Hello! I want to do a gray wash on the oak floors we are going to have installed in our kitchen/dining area. Have any of you done this or have any experience with it? I'm not opposed to making up my own materials but I'd happily use premixed product! Plus, when the rest of the floors are installed a premixed product means matching the finish won't be an issue. I haven't given any thought to using red or white oak flooring. I thought i would use Varathane floor finish simply because I've used Varathane poly in the past. If there is something better out there though I'd happily try it when I start making samples. Any advice would be greatly appreciated!


----------



## Steve Neul (Sep 2, 2011)

The gray wash is simple enough. You can take some gray oil based enamel and thin it down and apply it on the floor like wood stain and wipe the excess off with a rag. Just don't do too big an area at once or the color will be uneven and get hard to wipe off. If you do end up getting a spot too pigmented you can clean it off with paint thinner. Then after it dries for 24 hours topcoat it with a waterclear floor finish. Since you like Varathane, they make a product called Crystal Clear Floor Finish. It's important to use a non-yellowing finish over a pickel finish because over time you will see the floor changing color to yellow more and more.


----------



## cabinetman (Jul 5, 2007)

Annamh said:


> Hello! I want to do a gray wash on the oak floors we are going to have installed in our kitchen/dining area. Have any of you done this or have any experience with it? I'm not opposed to making up my own materials but I'd happily use premixed product! Plus, when the rest of the floors are installed a premixed product means matching the finish won't be an issue. I haven't given any thought to using red or white oak flooring. I thought i would use Varathane floor finish simply because I've used Varathane poly in the past. If there is something better out there though I'd happily try it when I start making samples. Any advice would be greatly appreciated!









 
I would recommend not to add color to the wood. It sounds easy and will look good for a while until the finish wears off. High traffic areas will show. If you plan on recoating regularly, so the clear topcoat remains as a finish over the color, you may get some life out of it. I would recommend a waterbase polyuretane suitable for flooring, like Parks Pro Finisher (@ HD) for a topcoat. As for the coloring a waterbase paint thinned with water. Or, an oil base paint can be used the same way thinned with mineral spirits, to create the coloring.

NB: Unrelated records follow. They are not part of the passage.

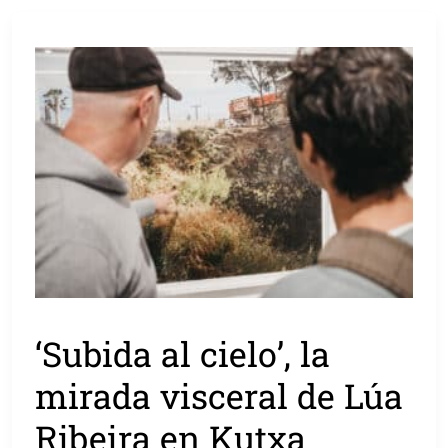
‘Subida al cielo’, la
mirada visceral de Lúa
Ribeira en Kutxa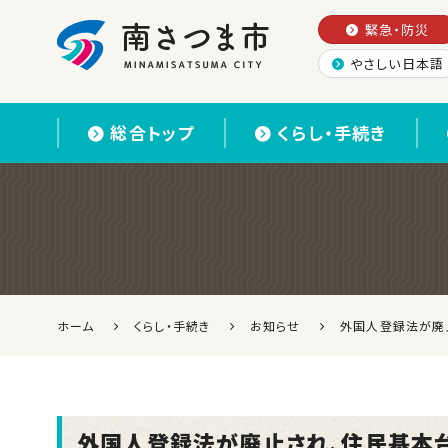
緊急・防災
やさしい日本語
南さつま市
総合トップ
くらし・手続き
ホーム
くらし・手続き
お知らせ
外国人登録法が廃
外国人登録法が廃止され、住民基本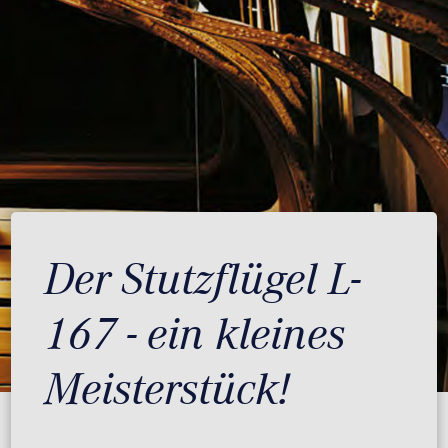
Der Stutzflügel L-
167 - ein kleines
Meisterstück!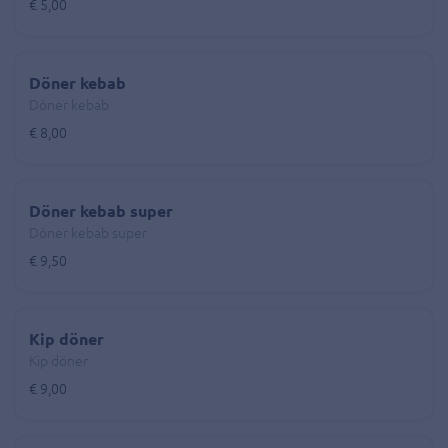
€ 5,00
Döner kebab
Döner kebab
€ 8,00
Döner kebab super
Döner kebab super
€ 9,50
Kip döner
Kip döner
€ 9,00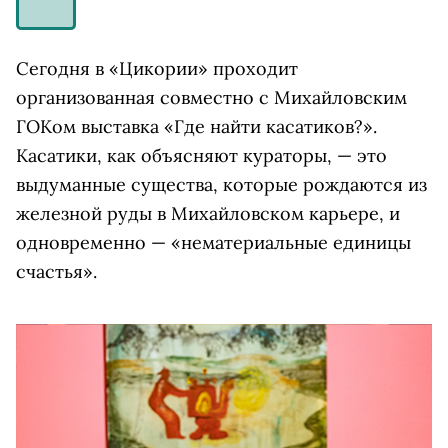
Сегодня в «Цикории» проходит
организованная совместно с Михайловским
ГОКом выставка «Где найти касатиков?».
Касатики, как объясняют кураторы, — это
выдуманные существа, которые рождаются из
железной руды в Михайловском карьере, и
одновременно — «
нематериальные единицы
счастья».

Whatever you choose, make samples including the topcoat.









 







.


----------



## jack warner (Oct 15, 2010)

color washing a floor imo is bad idea. unless you like stripping in a few yrs. ( the obove statement on ware in traffic area's )


----------



## ryan50hrl (Jun 30, 2012)

Agreed!!!


----------



## Annamh (Aug 13, 2012)

Thanks for the advice. I appreciate it!


----------